Miege (22-3) won its fourth straight championship and 20th under English, who asked for everything from his backcourt duo. Gonzalez and Bentley carried the Stags offensively while limiting Robertson and Cooks during an important third-quarter stretch.
“I love that,” English said of seeing the game hinge on the performance of four stars. “We had the lead, first of all, and (our) two kids are really good free throw shooters, especially Hunter. She hit eight in a row and Johnni hit two. That’s 10 in a row, and it’s pretty hard to catch up when you’re hitting your free throws.”
Gonzalez and Bentley led Miege’s full-court press, so English didn’t use it much in the first half so he could keep his best players fresh. Miege started with pressure early in the third quarter and quickly erased a five-point halftime deficit.
The press served multiple purposes, including the offensive charge it gave Miege after it scored nine points in the second quarter. It also neutralized Cooks, a forward who ended up with the ball near Miege’s basket after in-bound passes and struggled to advance it.
McPherson’s turnovers kept Robertson from getting involved. She took one shot in the third quarter and missed it, though she did make four free throws.
“That’s what we do best – we press,” English said. “I just didn’t want to get them too tired, that’s why we were getting out of it. …But they lasted, they did a great job. If you can hold (Robertson) and keep (Emma Yowell) from shooting threes, offensively they struggle a little bit.”
Miege led by two after the third quarter and took control early in the fourth, again behind the press. Bentley converted a three-point play with 6:55 to play, then stole the in-bound pass and scored again.
Those plays happened during a 15-5 Miege run and enabled the final minutes to be decided by the free throw shooting of Bentley and Gonzalez, who combined to make 22 of 26 for the game.
“We weren’t just surviving,” McPherson coach Chris Strathman said. “They’d make a good run on us, I guess. There are things we’d like to do different, but scheme-wise, they did what we wanted them to do. We just had a couple of mental breakdowns.”
KC Piper 66, Circle 39 — Circle didn't lead for the final 31 minutes of the third-place game.
Once Circle (21-4) fell behind, there wasn't much recourse. Piper dominated the matchups, with five players 5-foot-10 or taller, and controlled the areas in which that was an advantage.

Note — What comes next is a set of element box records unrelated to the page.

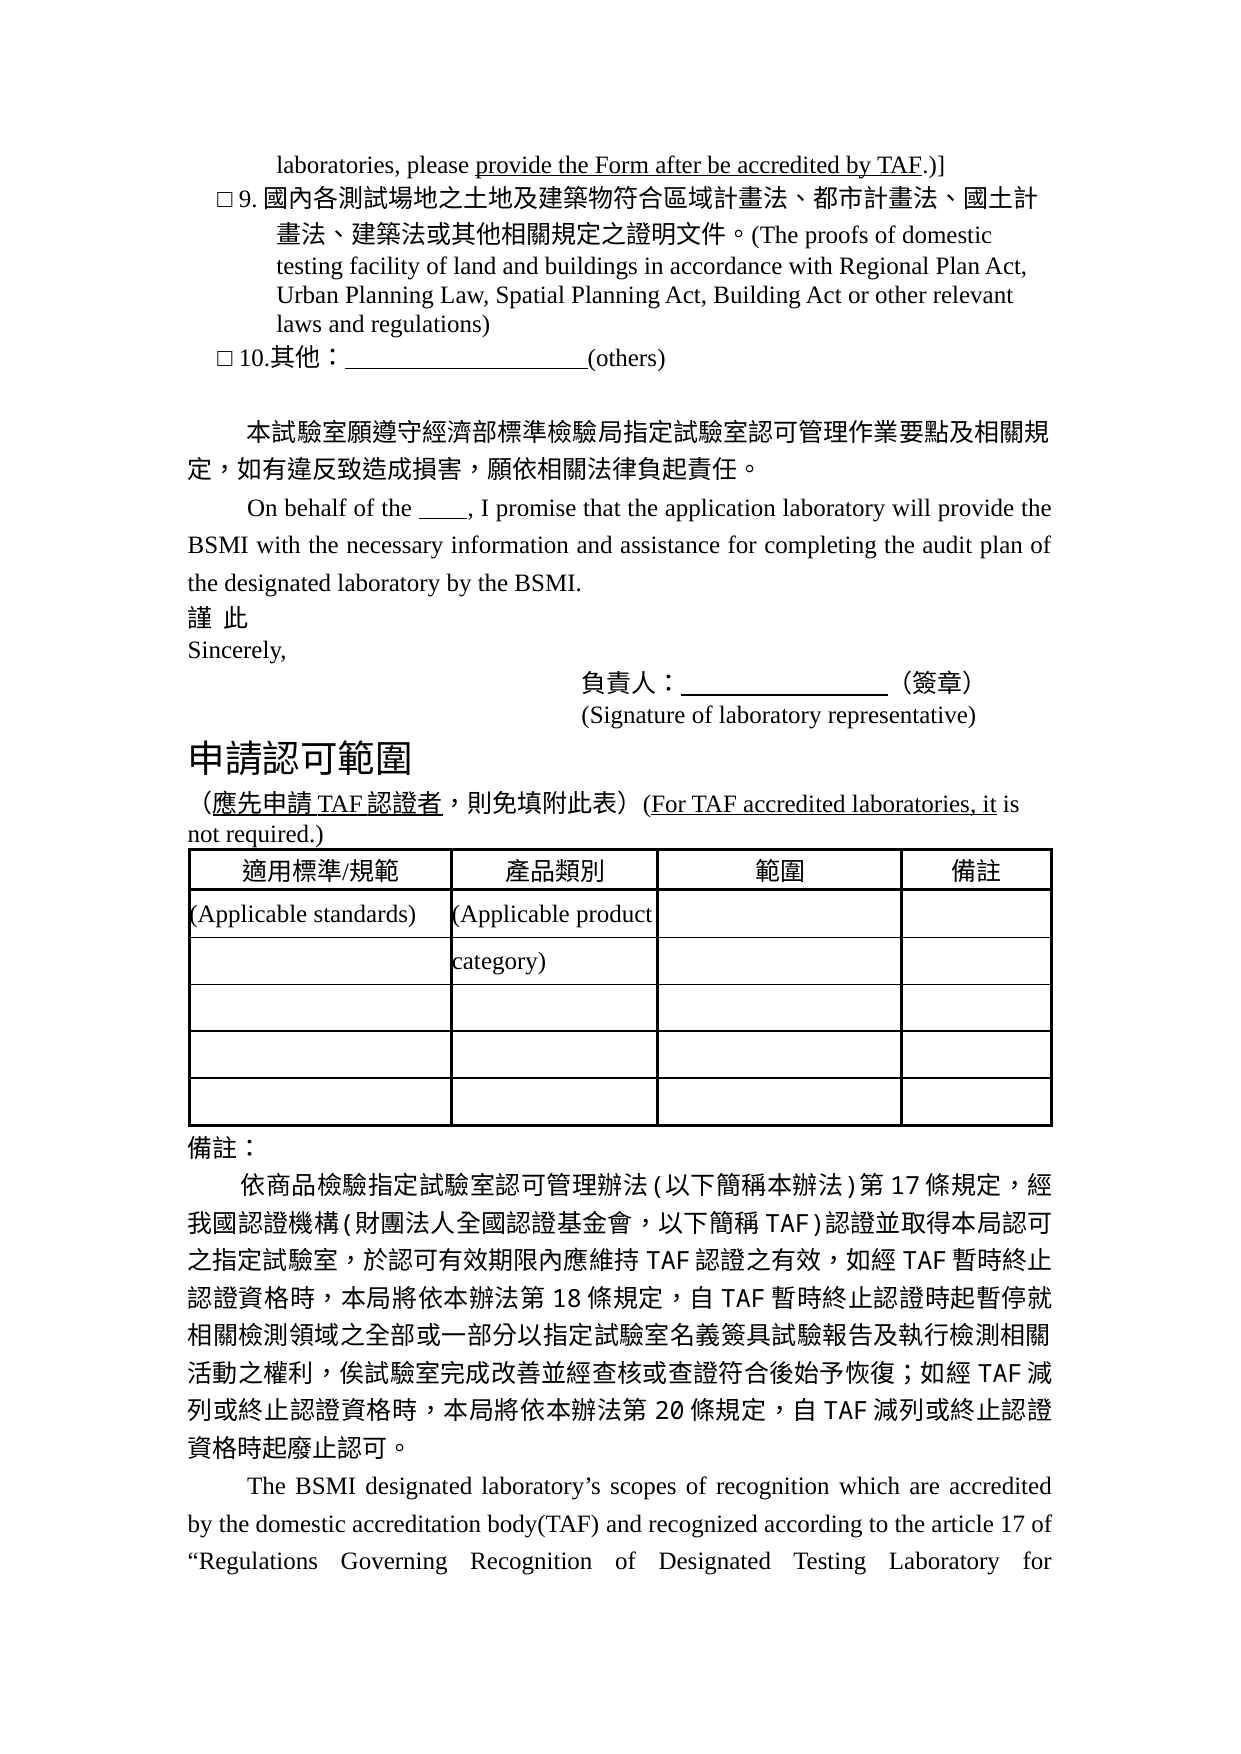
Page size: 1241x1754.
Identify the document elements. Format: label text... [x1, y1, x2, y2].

table_cell [659, 938, 900, 983]
text Sincerely, [187, 635, 1053, 664]
text □ 9. 國內各測試場地之土地及建築物符合區域計畫法、都市計畫法、國土計畫法、建築法或其他相關規定之證明文件。(The proofs of domestic testing facility of land and buildings in accordance with Regional Plan Act, Urban Planning Law, Spatial Planning Act, Building Act or other relevant laws and regulations) [217, 179, 1053, 337]
table_cell [191, 1032, 450, 1077]
table_cell [659, 985, 900, 1030]
table_header 產品類別 [453, 851, 656, 887]
table_cell [191, 938, 450, 983]
table_header 適用標準/規範 [191, 851, 450, 887]
table_cell [903, 1032, 1050, 1077]
text 謹 此 [187, 599, 1053, 635]
text □ 10.其他： (others) [217, 337, 1053, 374]
table_cell [659, 1079, 900, 1124]
table_cell [453, 1032, 656, 1077]
table_header 範圍 [659, 851, 900, 887]
table_cell category) [453, 938, 656, 983]
table_cell [453, 1079, 656, 1124]
table_cell [903, 938, 1050, 983]
table_cell [903, 1079, 1050, 1124]
text laboratories, please provide the Form after be accredited by TAF.)] [217, 150, 1053, 179]
text 申請認可範圍 [187, 729, 1053, 783]
text 依商品檢驗指定試驗室認可管理辦法(以下簡稱本辦法)第17條規定，經我國認證機構(財團法人全國認證基金會，以下簡稱TAF)認證並取得本局認可之指定試驗室，於認可有效期限內應維持TAF認證之有效，如經TAF暫時終止認證資格時，本局將依本辦法第18條規定，自TAF暫時終止認證時起暫停就相關檢測領域之全部或一部分以指定試驗室名義簽具試驗報告及執行檢測相關活動之權利，俟試驗室完成改善並經查核或查證符合後始予恢復；如經TAF減列或終止認證資格時，本局將依本辦法第20條規定，自TAF減列或終止認證資格時起廢止認可。 [187, 1165, 1053, 1465]
text 備註： [187, 1127, 1053, 1165]
text （應先申請TAF認證者，則免填附此表）(For TAF accredited laboratories, it is not required.) [187, 783, 1053, 848]
table_cell (Applicable standards) [191, 891, 450, 937]
table_cell [903, 891, 1050, 937]
table_cell [191, 985, 450, 1030]
table_cell [191, 1079, 450, 1124]
table_cell [453, 985, 656, 1030]
text The BSMI designated laboratory’s scopes of recognition which are accredited by the domestic accreditation body(TAF) and recognized according to the article 17 of “Regulations Governing Recognition of Designated Testing Laboratory for [187, 1465, 1053, 1577]
text 負責人： （簽章） [187, 664, 1053, 700]
text 本試驗室願遵守經濟部標準檢驗局指定試驗室認可管理作業要點及相關規定，如有違反致造成損害，願依相關法律負起責任。 [187, 411, 1053, 486]
table_cell [903, 985, 1050, 1030]
text (Signature of laboratory representative) [187, 700, 1053, 729]
text On behalf of the , I promise that the application laboratory will provide the BSMI with the necessary information and assistance for completing the audit plan of the designated laboratory by the BSMI. [187, 486, 1053, 599]
table_cell [659, 1032, 900, 1077]
table_header 備註 [903, 851, 1050, 887]
table_cell (Applicable product [453, 891, 656, 937]
table_cell [659, 891, 900, 937]
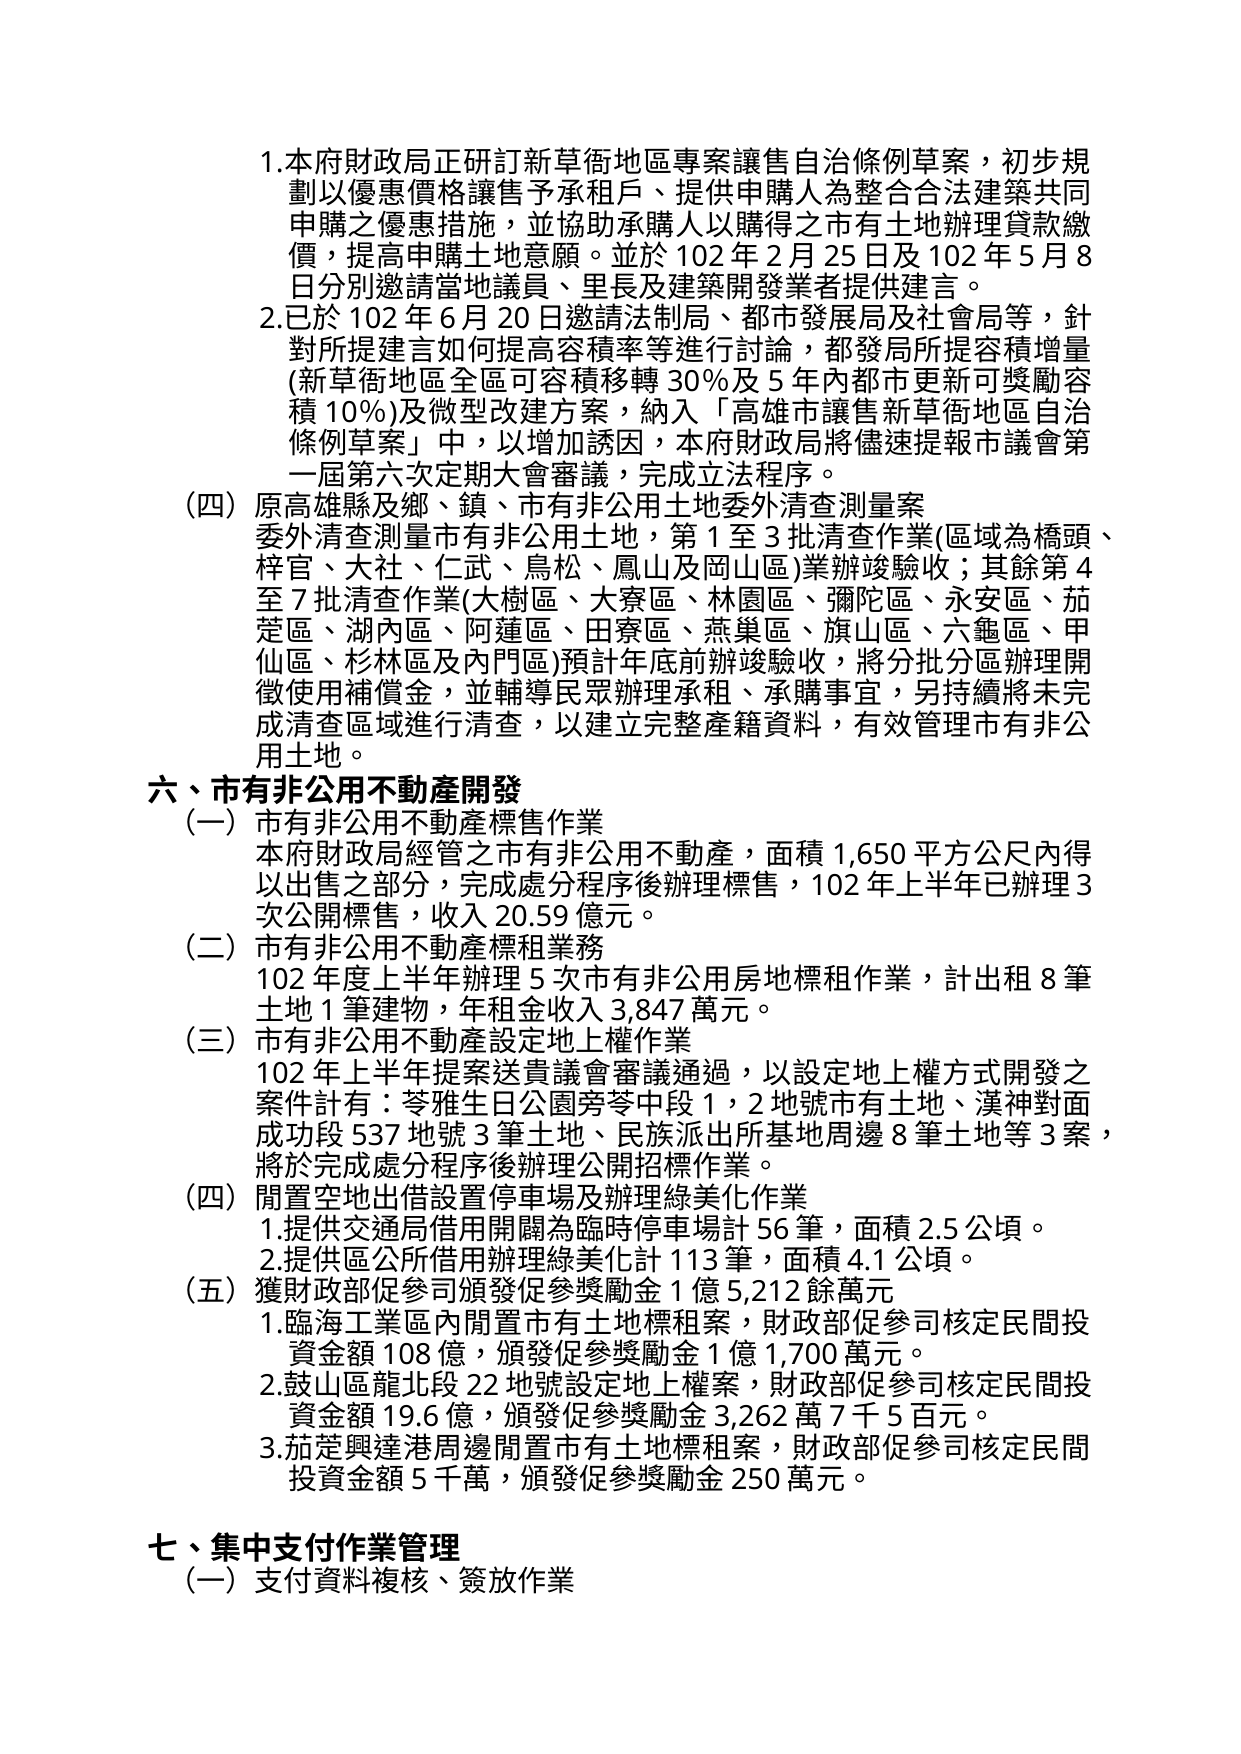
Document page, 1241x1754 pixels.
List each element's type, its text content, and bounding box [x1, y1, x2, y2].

text 七、集中支付作業管理 [148, 1531, 1092, 1566]
text 2.已於102年6月20日邀請法制局、都市發展局及社會局等，針對所提建言如何提高容積率等進行討論，都發局所提容積增量(新草衙地區全區可容積移轉30％及5年內都市更新可獎勵容積10％)及微型改建方案，納入「高雄市讓售新草衙地區自治條例草案」中，以增加誘因，本府財政局將儘速提報市議會第一屆第六次定期大會審議，完成立法程序。 [259, 304, 1092, 491]
text （二）市有非公用不動產標租業務 [148, 933, 1092, 964]
text （三）市有非公用不動產設定地上權作業 [148, 1027, 1092, 1058]
text 2.提供區公所借用辦理綠美化計113筆，面積4.1公頃。 [259, 1246, 1092, 1277]
text 委外清查測量市有非公用土地，第1至3批清查作業(區域為橋頭、梓官、大社、仁武、鳥松、鳳山及岡山區)業辦竣驗收；其餘第4至7批清查作業(大樹區、大寮區、林園區、彌陀區、永安區、茄萣區、湖內區、阿蓮區、田寮區、燕巢區、旗山區、六龜區、甲仙區、杉林區及內門區)預計年底前辦竣驗收，將分批分區辦理開徵使用補償金，並輔導民眾辦理承租、承購事宜，另持續將未完成清查區域進行清查，以建立完整產籍資料，有效管理市有非公用土地。 [255, 523, 1092, 773]
text 102年上半年提案送貴議會審議通過，以設定地上權方式開發之案件計有：苓雅生日公園旁苓中段1，2地號市有土地、漢神對面成功段537地號3筆土地、民族派出所基地周邊8筆土地等3案，將於完成處分程序後辦理公開招標作業。 [255, 1058, 1092, 1183]
text 2.鼓山區龍北段22地號設定地上權案，財政部促參司核定民間投資金額19.6億，頒發促參獎勵金3,262萬7千5百元。 [259, 1371, 1092, 1433]
text 1.本府財政局正研訂新草衙地區專案讓售自治條例草案，初步規劃以優惠價格讓售予承租戶、提供申購人為整合合法建築共同申購之優惠措施，並協助承購人以購得之市有土地辦理貸款繳價，提高申購土地意願。並於102年2月25日及102年5月8日分別邀請當地議員、里長及建築開發業者提供建言。 [259, 148, 1092, 304]
text 六、市有非公用不動產開發 [148, 773, 1092, 808]
text （一）市有非公用不動產標售作業 [148, 808, 1092, 839]
text （一）支付資料複核、簽放作業 [148, 1566, 1092, 1598]
text （四）閒置空地出借設置停車場及辦理綠美化作業 [148, 1183, 1092, 1214]
text 1.提供交通局借用開闢為臨時停車場計56筆，面積2.5公頃。 [259, 1214, 1092, 1246]
text 1.臨海工業區內閒置市有土地標租案，財政部促參司核定民間投資金額108億，頒發促參獎勵金1億1,700萬元。 [259, 1308, 1092, 1371]
text 3.茄萣興達港周邊閒置市有土地標租案，財政部促參司核定民間投資金額5千萬，頒發促參獎勵金250萬元。 [259, 1433, 1092, 1496]
text （四）原高雄縣及鄉、鎮、市有非公用土地委外清查測量案 [148, 491, 1092, 523]
text 102年度上半年辦理5次市有非公用房地標租作業，計出租8筆土地1筆建物，年租金收入3,847萬元。 [255, 964, 1092, 1027]
text （五）獲財政部促參司頒發促參獎勵金1億5,212餘萬元 [148, 1277, 1092, 1308]
text 本府財政局經管之市有非公用不動產，面積1,650平方公尺內得以出售之部分，完成處分程序後辦理標售，102年上半年已辦理3次公開標售，收入20.59億元。 [255, 839, 1092, 933]
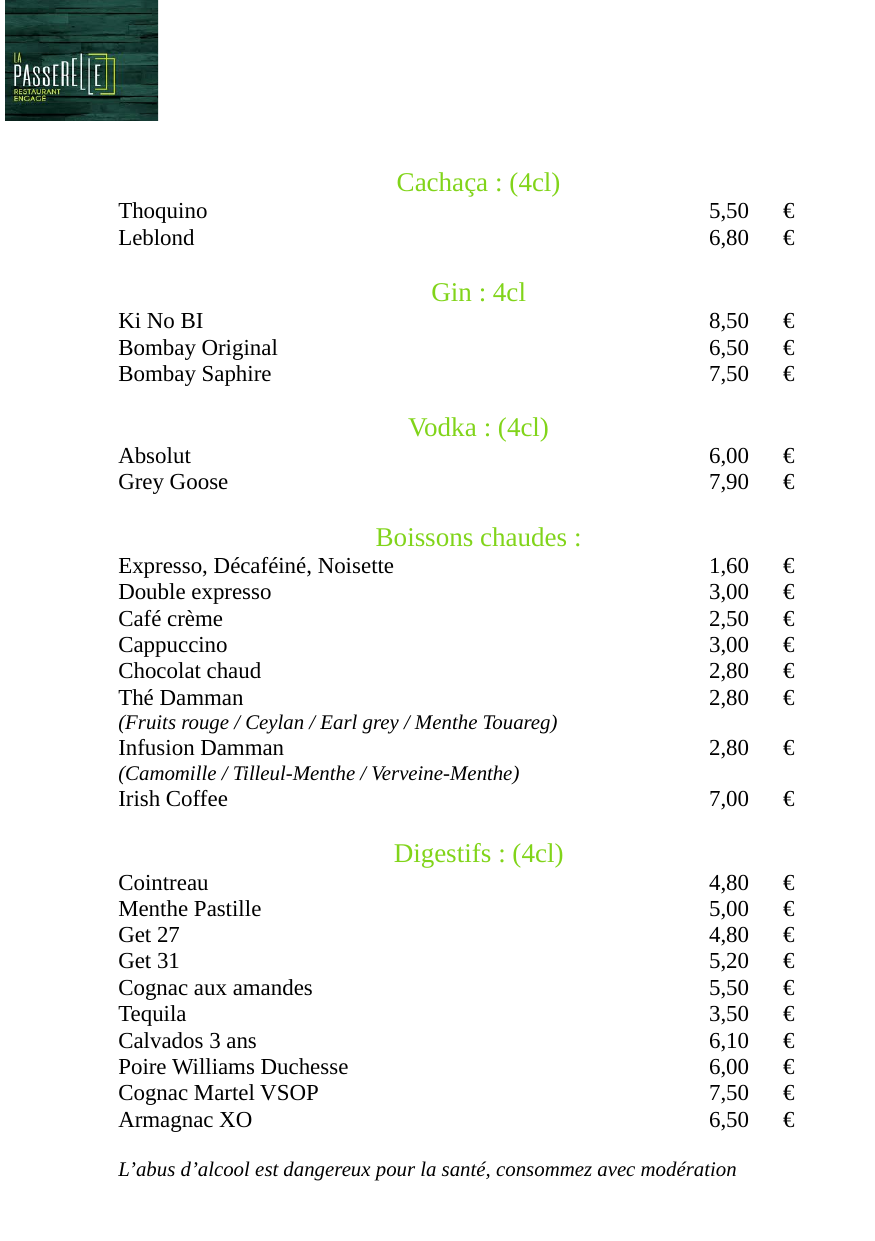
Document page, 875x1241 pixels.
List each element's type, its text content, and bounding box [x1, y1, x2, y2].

text Leblond 6,80 € [118, 224, 839, 250]
text Poire Williams Duchesse 6,00 € [118, 1053, 839, 1079]
text (Camomille / Tilleul-Menthe / Verveine-Menthe) [118, 761, 839, 785]
text Get 31 5,20 € [118, 948, 839, 974]
text Grey Goose 7,90 € [118, 468, 839, 494]
text (Fruits rouge / Ceylan / Earl grey / Menthe Touareg) [118, 710, 839, 734]
text Digestifs : (4cl) [118, 837, 839, 868]
text Ki No BI 8,50 € [118, 308, 839, 334]
text Irish Coffee 7,00 € [118, 785, 839, 811]
text Vodka : (4cl) [118, 411, 839, 442]
text Infusion Damman 2,80 € [118, 734, 839, 761]
text Gin : 4cl [118, 276, 839, 308]
text Cognac Martel VSOP 7,50 € [118, 1079, 839, 1106]
text Expresso, Décaféiné, Noisette 1,60 € [118, 552, 839, 578]
text Cappuccino 3,00 € [118, 631, 839, 657]
text Absolut 6,00 € [118, 442, 839, 468]
text Thé Damman 2,80 € [118, 684, 839, 710]
text Bombay Original 6,50 € [118, 334, 839, 360]
text Bombay Saphire 7,50 € [118, 360, 839, 387]
text Chocolat chaud 2,80 € [118, 657, 839, 684]
text Calvados 3 ans 6,10 € [118, 1027, 839, 1053]
text Menthe Pastille 5,00 € [118, 895, 839, 921]
text Get 27 4,80 € [118, 921, 839, 948]
text Cognac aux amandes 5,50 € [118, 974, 839, 1000]
text Café crème 2,50 € [118, 605, 839, 631]
text Armagnac XO 6,50 € [118, 1106, 839, 1132]
text Tequila 3,50 € [118, 1000, 839, 1027]
text Cachaça : (4cl) [118, 166, 839, 197]
text Boissons chaudes : [118, 521, 839, 552]
text Double expresso 3,00 € [118, 578, 839, 605]
text Cointreau 4,80 € [118, 868, 839, 895]
text Thoquino 5,50 € [118, 197, 839, 224]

Piper (23-2) had 17 second-chance points from 17 offensive rebounds and scored almost as many points in the paint — 36 — as Circle scored anywhere. Maya Morrow had 12 points and 13 rebounds for Piper, which got 22 points from Ryan Cobbins.
Circle endured its second straight poor shooting performance, making 13 of 42 shots after making 20 percent in Friday's semifinal loss to Bishop Miege. Carissa Beck scored 14 points for Circle, which trailed by double digits for the final 14:18.
Each of Circle's losses came to the teams that finished in the 4A-I top three -- two to McPherson and Friday's defeat against Miege.